After this discusison, we helped our Diversity, Equity and Inclusion leads in our HR area to escalate this to our Chief Digital Officer (CDO) as something requiring an all-of-university approach. It was helpful for them to have someone from the Library in the conversation who could "translate" the diversity, equity and inclusion issue involved in deadnaming into a set of requirements that IT providers could understand and take action on. 

Our CDO responded immediately and very positively to this initial request and within a few weeks a comprehensive systems audit was underway. Action is already being taken across the board to ensure the use of preferred names.  

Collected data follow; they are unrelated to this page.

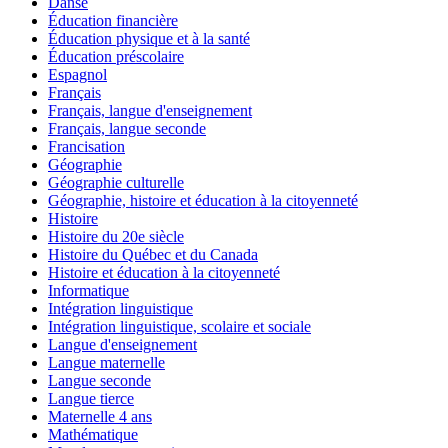
Danse
Éducation financière
Éducation physique et à la santé
Éducation préscolaire
Espagnol
Français
Français, langue d'enseignement
Français, langue seconde
Francisation
Géographie
Géographie culturelle
Géographie, histoire et éducation à la citoyenneté
Histoire
Histoire du 20e siècle
Histoire du Québec et du Canada
Histoire et éducation à la citoyenneté
Informatique
Intégration linguistique
Intégration linguistique, scolaire et sociale
Langue d'enseignement
Langue maternelle
Langue seconde
Langue tierce
Maternelle 4 ans
Mathématique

What can you do in your library? 

  1. Reach out to the HR diversity, equity and inclusion specialists, Pride committees, and/or ally networks in your organisation to ensure you understand any legal, regulatory, or policy requirements. This will help you make the case for change with other staff who may not have a detailed understanding of how serious these shortcomings are in terms of the wellbeing of trans and gender diverse staff and students. In my case, this was the Queensland Human Rights legislation and guidance mentioned above. 
  2. Find out if your organisation has any internal diversity strategies or best practice guidelines for supporting gender diverse staff and students. Again, this will help if you need to request action beyond your own sphere of influence. At my organisation guidelines were already available covering support for trans and gender diverse students, and an associated guide to inclusive language and presentation for both staff and students. A further guide to gender affirmation/transition for employees was released around the same time that discussions about preferred names were taking place. 
  3. Conduct an audit of library systems to find out what names are being used and how (e.g. displayed online, within system notifications, email or SMS notices). This can be quite tricky depending on how names are stored and what other systems your library systems are integrated with. It will be much easier if you can find an existing library staff member or user with a preferred name (usually stored in the HR system) to help you out with this. At my place of work we were fortunate to have a staff member in our digital library team with a preferred name, who was happy to undertake this testing. If I had needed to ask a trans or gender diverse user for assistance, I would definitely have discussed with them the possibility that they could be deadnamed during this process and confirmed that this would not cause them undue harm. Alternatively I may have sought to establish a dummy test user instead, although this can be very difficult depending on your IT set-up.
  4. For systems owned by the Library, work as quickly as you can with vendors and your local identity and access management team to ensure use of preferred names. You may need to be patient in explaining the context for your query, as policies, practices and general awareness in some parts of your organisation and in other organisations could be lagging behind where you are at. Pointing your vendors and colleagues to some of the resources that you have gathered earlier in this process might be useful; don't assume that everyone even in your own organisation will be across the latest changes in policy or have a detailed understanding of the guidelines and how these should be interpreted in their own work area. 
  5. For systems not owned by the Library, work with HR diversity, equity and inclusion specialists, Pride committees, and/or ally networks to escalate a call for action. This could be via an appropriate committee or to the leadership level within your central IT division. Ask your colleagues how best they can take advantage of your networks and your expertise (e.g. in being a bridge-builder between technical and non-technical colleagues).